Selected extract >>
::::

Working on a Bitcoin Startup Across Three Continents

Working on a Bitcoin Startup Across Three Continents
Comments Off, 30/07/2014, by , in Asia Startup News by Tech in Asia

The co-founding team of, a buy and sell site for the cyptocurrency in the Philippines, is spread all over the world. Lasse Birk Olesen, the startup’s chief product officer, is based in Copenhagen, Denmark; chief technology officer Daniel Walton lives in San Francisco, California; only half of the team is actually based in Manila, Philippines, and even then CEO Sam Kaddoura and designer James Florentino see each other infrequently as they maintain completely virtual offices.

This arrangement was not entirely by design. The four met at a Bitcoin meetup in Manila and recognized an opportunity. Olesen explains:

“During that time, there wasn’t any local Bitcoin exchange yet, so we’ve decided to start working together on a company that answers the question ‘Where can I buy and sell Bitcoin in the Philippines?”

The exchange launched in January this year to initial success. It allows users to buy Bitcoin by depositing cash at any one of the major banks in the Philippines. For those who want to sell Bitcoin, the BuyBitcoin team deposits the going rate in cash into their bank accounts.

::::

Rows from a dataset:
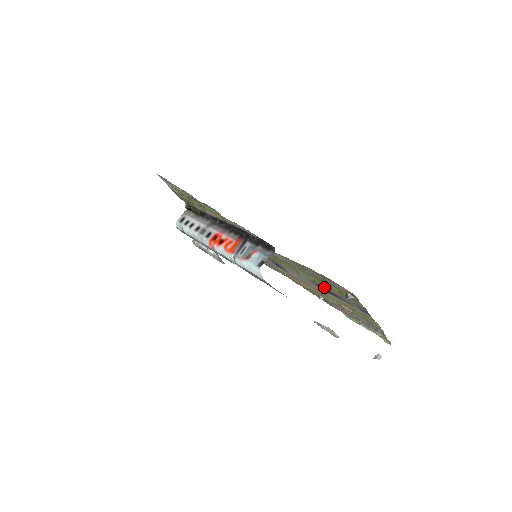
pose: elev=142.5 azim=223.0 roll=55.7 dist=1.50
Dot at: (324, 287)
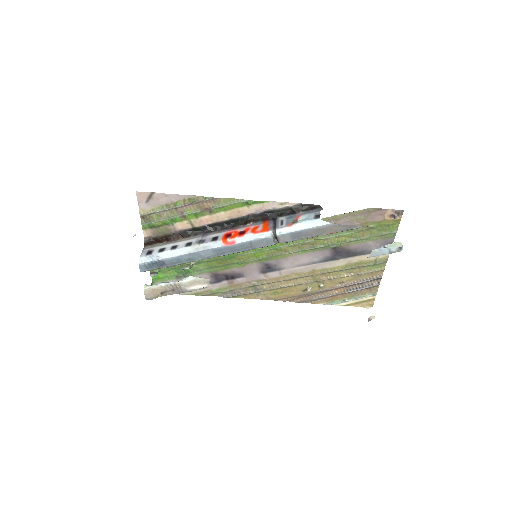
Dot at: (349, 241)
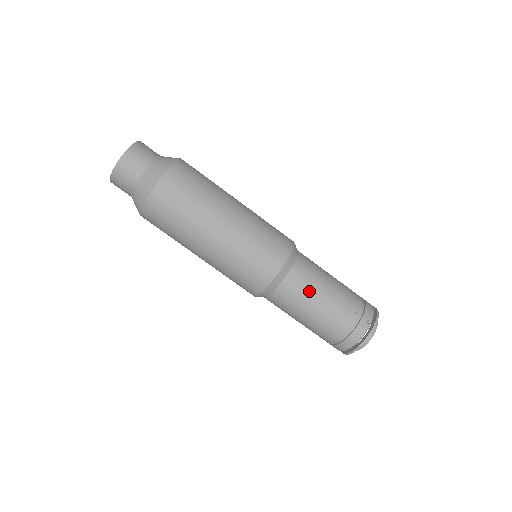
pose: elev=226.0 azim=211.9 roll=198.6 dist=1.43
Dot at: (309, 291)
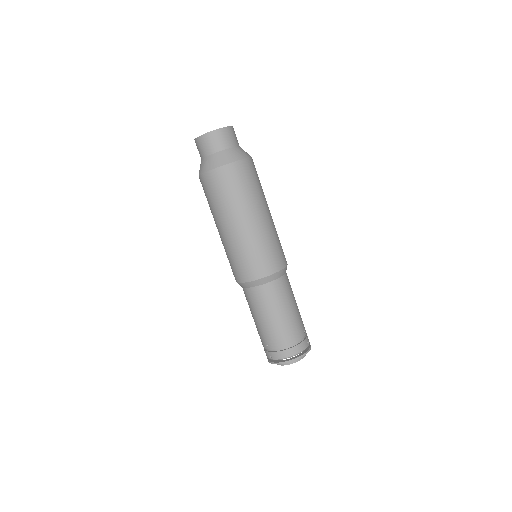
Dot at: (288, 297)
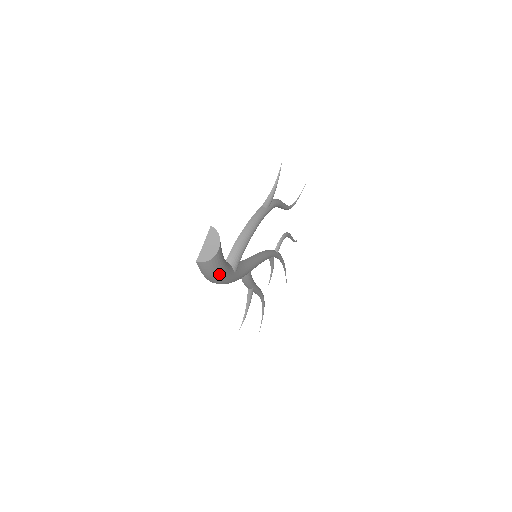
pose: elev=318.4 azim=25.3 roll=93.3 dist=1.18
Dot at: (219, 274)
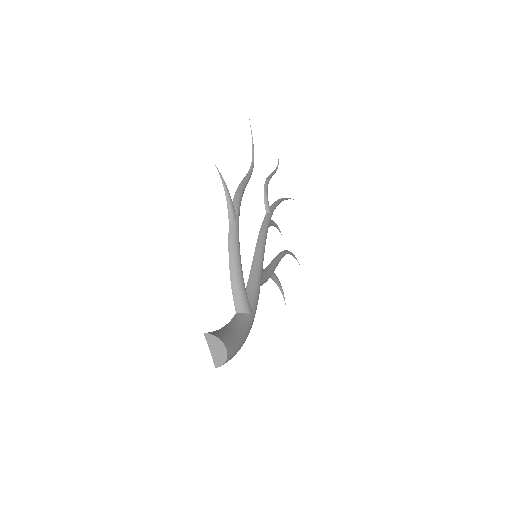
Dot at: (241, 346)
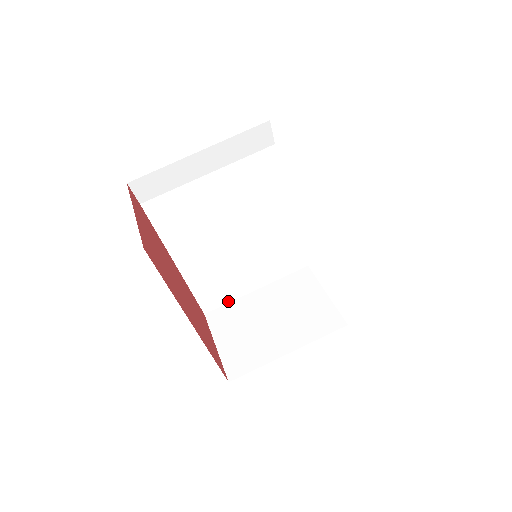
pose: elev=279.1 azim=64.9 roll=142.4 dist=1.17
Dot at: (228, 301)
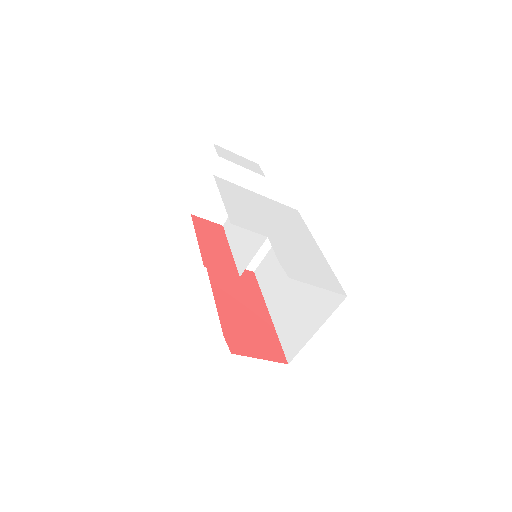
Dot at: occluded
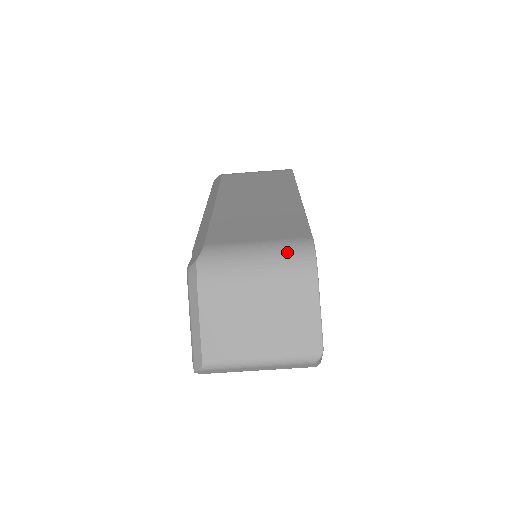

::::

Task instructions >>
1. Reproduce the passage of the article on the Bitcoin startup starting at "The exchange launched" and ending at "their bank accounts.".
2. How many lines of the records contain the string "dist"? Give only the number.

In response >>
1.
The exchange launched in January this year to initial success. It allows users to buy Bitcoin by depositing cash at any one of the major banks in the Philippines. For those who want to sell Bitcoin, the BuyBitcoin team deposits the going rate in cash into their bank accounts.

2. 4